Smiling wider, Yakuli held up a hand when Jacin curled his lip and tightened his fists about the hilts of his knives. “It is because I cannot see
you
, Wolf's Catalyst. The Voice of the Ancestors. The Abomination that should have never been at all."

once only once our boy we've chosen only say it once

"Look around you.” Yakuli waved his hand back over his shoulder to the fire that steadily ate away the other half of the long hut, creeping closer, then to the blank wall behind Jacin, presumably to indicate the encampment in general. “Asai is now dead because he could not see you clearly enough to know the knife was coming for him. Such treachery he must have felt in his last moment, betrayed so profoundly by the one he loved so well.” He grinned. “Your comrades even now waste precious magic with each of my children they cut down."

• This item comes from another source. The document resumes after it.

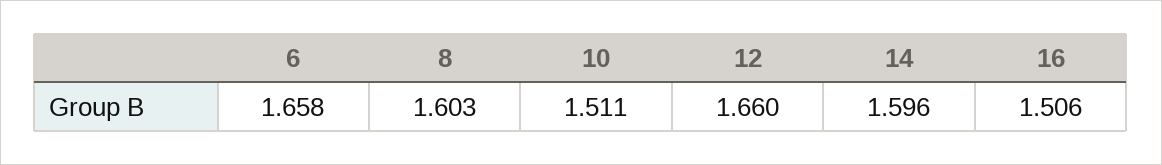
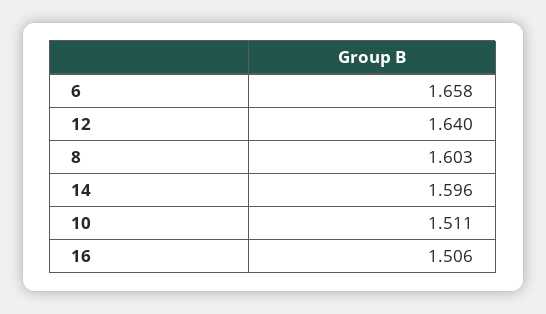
12: 1.66 -> 1.64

will not be thwarted cast acid to the sky

"And all because the Abomination wants his mother back.” Yakuli's teeth tightened, and the friendly facade vanished. Those of his “children” that had still been on their feet abruptly dropped like dead things.

balk batter baffle them all crushed and craven Wolf will not be thwarted he sees the Eye and calls the Prime to his own leers through a veil of burning skies to Raven's duplicity the gods speak no more silent silent dead and quiet

"Tell me where she is,” Jacin said evenly, “and I'll go.” And he wasn't even sure if he was lying or not. He couldn't think clearly enough.

Yakuli pulled out of his slouch against the bunk, leaned in. “She is merely one more spirit-bound to me. Her worth does not approach what you have cost me tonight. But do you know what
your
worth could be?"

"He doesn't know about Malick,” Caidi told Jacin. “If he did, he wouldn't be piddling about here, he'd be trying to add him to his ‘fold'. Xari didn't warn him."

Relief washed through Jacin, and he hadn't even known he'd been anxious about it. Good. As long as Malick stayed alive, so would Joori and Morin.

Yakuli took a step closer. “A blank spot, Untouchable even to Fate, defying sight by your mere presence.” His brow creased, and he peered at the lifeless bodies littering the floor, cooking slowly, then turned a thoughtful glance on Xari. “I wonder if—?"

"You cannot touch the Untouchable,” Xari told him, her expression unreadable. “The gods—"

"The gods approve,” Yakuli cut in, his tone derisive. “If they did not, they would have moved the
Temshiel
, and we would not be here talking about it."

"He wants to make you one of his ‘children',” Caidi whispered. “He wants to see if the magic that took their spirits from them would work on you."